### What is expected
Make an exact copy of the records, with the images left out.

### Input data

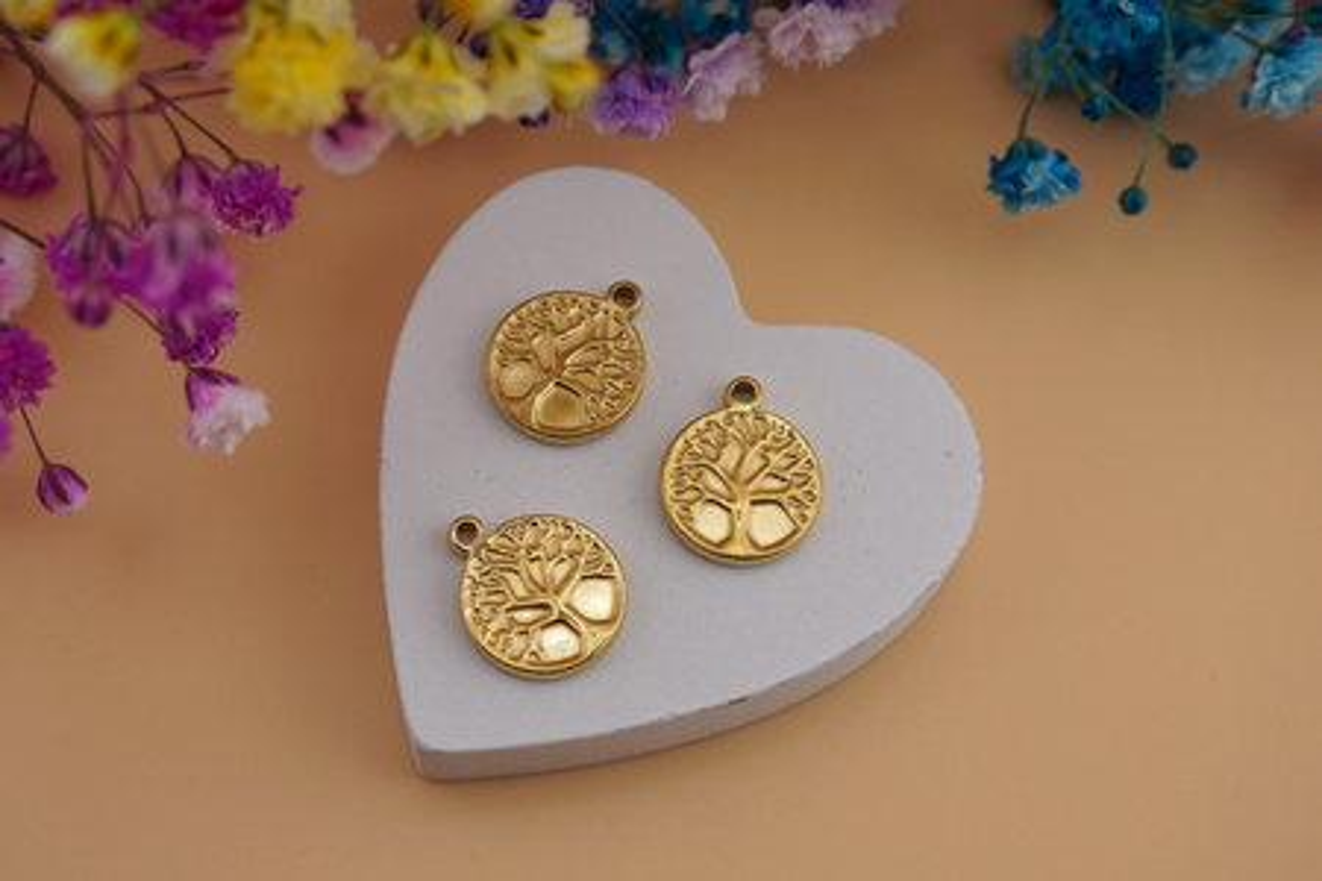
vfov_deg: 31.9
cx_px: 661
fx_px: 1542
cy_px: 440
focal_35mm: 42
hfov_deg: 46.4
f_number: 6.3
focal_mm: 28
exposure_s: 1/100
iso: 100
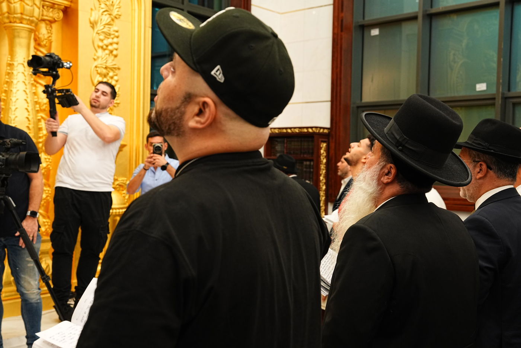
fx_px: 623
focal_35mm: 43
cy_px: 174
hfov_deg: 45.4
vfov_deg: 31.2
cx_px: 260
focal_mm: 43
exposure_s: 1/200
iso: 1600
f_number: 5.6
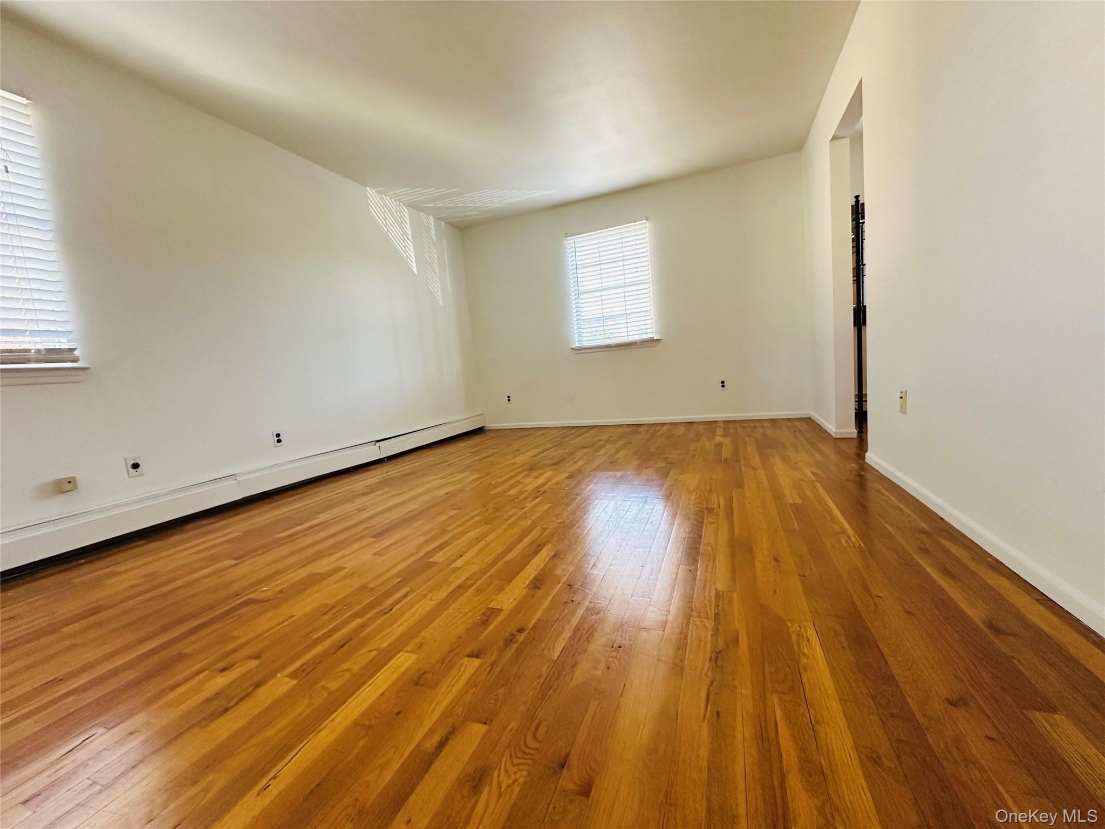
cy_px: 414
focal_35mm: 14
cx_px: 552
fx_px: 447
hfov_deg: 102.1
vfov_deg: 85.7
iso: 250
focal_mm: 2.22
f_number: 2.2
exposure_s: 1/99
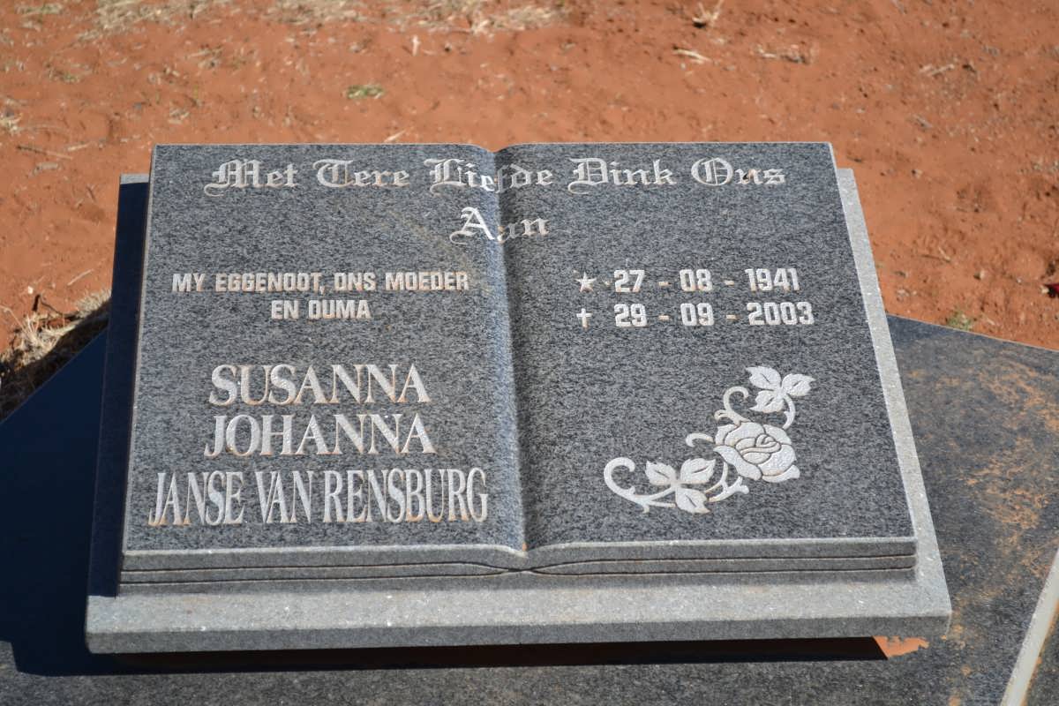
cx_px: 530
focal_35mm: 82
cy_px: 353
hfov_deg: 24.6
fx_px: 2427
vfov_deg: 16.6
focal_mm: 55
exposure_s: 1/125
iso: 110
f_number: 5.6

### Result for this exercise
vfov_deg: 31.9
cx_px: 661
fx_px: 1542
cy_px: 440
focal_35mm: 42
hfov_deg: 46.4
f_number: 6.3
focal_mm: 28
exposure_s: 1/100
iso: 100
fx_px: 623
focal_35mm: 43
cy_px: 174
hfov_deg: 45.4
vfov_deg: 31.2
cx_px: 260
focal_mm: 43
exposure_s: 1/200
iso: 1600
f_number: 5.6
cy_px: 414
focal_35mm: 14
cx_px: 552
fx_px: 447
hfov_deg: 102.1
vfov_deg: 85.7
iso: 250
focal_mm: 2.22
f_number: 2.2
exposure_s: 1/99
cx_px: 530
focal_35mm: 82
cy_px: 353
hfov_deg: 24.6
fx_px: 2427
vfov_deg: 16.6
focal_mm: 55
exposure_s: 1/125
iso: 110
f_number: 5.6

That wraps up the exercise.